As far as the state of wildlife on the coast, Underhill says, “They don’t know what’s killed and never will know. It’s out of mind.”

Bob Hastings of the Montgomery Sierra Club said there’s a lot we don’t know about the deep sea.

“But on the other hand, there’s a lot we do know,” he said. “We know a lot about what was killed by the BP oil spill. A lot more was killed than BP was given credit for. That disaster was a lot worse then people want to admit. And it’s not over. There are still things dying because of the oil spill.”

“I think the biggest problem we now have is the ongoing let’s get things back to normal attitude that people have,” Hastings said.

Underhill said the event could teach humankind a lesson “about what not to do,” but the people and the powers that be are not getting it.

“I don’t know how many chances you get to learn that lesson and do it right,” he said. “But the lesson is being learned wrong by just about everybody whose opinion counts. The lesson they are learning is that, well, we can be more careful and deliberate and allow the regulators a little more latitude to do it right so it’s safe and OK. That’s what they are proceeding to do.”

For example, he pointed out that a forensic report on the Deepwater Horizon blowout preventer showed there was a design flaw that stopped it from working properly.

“But they’re putting it right back in service and saying we’re looking closer and everything is safe,” Underhill said. “The newspaper says that, editorially. Everybody whose opinion counts says that.”

There are examples around the world on other ways to produce energy that do not pose such a catastrophic risk to human life and the environment, Underhill pointed out. Even in Germany, in a more northerly latitude than the American South, they are now producing a major percentage of their power from solar energy.

“The sun, in Germany?” Underhill asked. “If they can do that, we can do that. You could run your whole society on the energy in the water, the wind and the sun. That lesson is not being learned. Instead, they are trying to find safer and more public relations soothing ways to resume the old ways.”

The transition will not be easy and won’t happen overnight, he admitted. And he acknowledge that there are similar interests between environmental groups and labor unions.

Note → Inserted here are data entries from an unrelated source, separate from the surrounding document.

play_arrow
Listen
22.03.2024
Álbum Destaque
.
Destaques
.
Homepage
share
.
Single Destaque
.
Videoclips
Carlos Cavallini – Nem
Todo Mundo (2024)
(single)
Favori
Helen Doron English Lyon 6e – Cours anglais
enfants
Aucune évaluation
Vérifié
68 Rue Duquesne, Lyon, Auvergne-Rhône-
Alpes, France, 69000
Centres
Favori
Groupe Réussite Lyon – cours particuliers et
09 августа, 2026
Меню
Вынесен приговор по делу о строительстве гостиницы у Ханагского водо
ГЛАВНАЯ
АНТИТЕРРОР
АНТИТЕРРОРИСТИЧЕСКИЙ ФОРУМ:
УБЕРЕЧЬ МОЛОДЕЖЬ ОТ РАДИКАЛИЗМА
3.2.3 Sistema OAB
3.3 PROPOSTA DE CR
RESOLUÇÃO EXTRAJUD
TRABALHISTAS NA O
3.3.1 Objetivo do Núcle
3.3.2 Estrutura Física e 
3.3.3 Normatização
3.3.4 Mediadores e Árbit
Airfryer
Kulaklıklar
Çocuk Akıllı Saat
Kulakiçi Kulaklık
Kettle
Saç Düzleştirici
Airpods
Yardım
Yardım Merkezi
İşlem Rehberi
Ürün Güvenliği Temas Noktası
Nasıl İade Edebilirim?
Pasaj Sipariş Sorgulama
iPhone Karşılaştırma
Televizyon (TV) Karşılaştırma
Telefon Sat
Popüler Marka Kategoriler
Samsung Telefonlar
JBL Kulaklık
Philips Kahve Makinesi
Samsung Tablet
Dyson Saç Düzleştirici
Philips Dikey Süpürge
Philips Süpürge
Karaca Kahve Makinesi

“But it’s always going to be difficult,” he said, “because it’s so easy to say this is an attack on employment and jobs. So you have to gradually wind down the old economy and simultaneously crank up the new one, and show by concrete action that you can provide a decent livelihood by developing, manufacturing, distributing and maintaining alternate energy sources.”

Meanwhile, to counter the jobs argument, Underhill said, you have to say, “yes, you lost some jobs when the offshore oil production was shut down, but more jobs were lost by far in the tourist business that died, in the fishing business that died.”

It is going to take a more mass movement than we have seen in human history to counter the BP BS and turn things around, and it is going to take people turning to an alternative press for information. Until that transition happens, mistakes will continue to be made and the catastrophes will continue to plague us. Just look what happened to the nuclear plant in Japan in the aftermath of the recent earthquake and tsunami.

Any day, another accident could cause another massive disaster on the Gulf Coast. Just last night, industry and government officials had to issue an alert-in-place warning for people in and around Texas City, when power was lost at BP’s largest oil refinery and a neighboring Dow Chemical plant.

“Virtually nobody is saying the lesson we have to learn is to stop this, stop poisoning ourselves and our environment and running reckless risks with it, doing damage we can’t recover from, neither in huge catastrophic mistakes or in drip by drip spoiling for yourselves or your successors,” Underhill said. “That’s the lesson you ought to learn — and it’s not being learned.”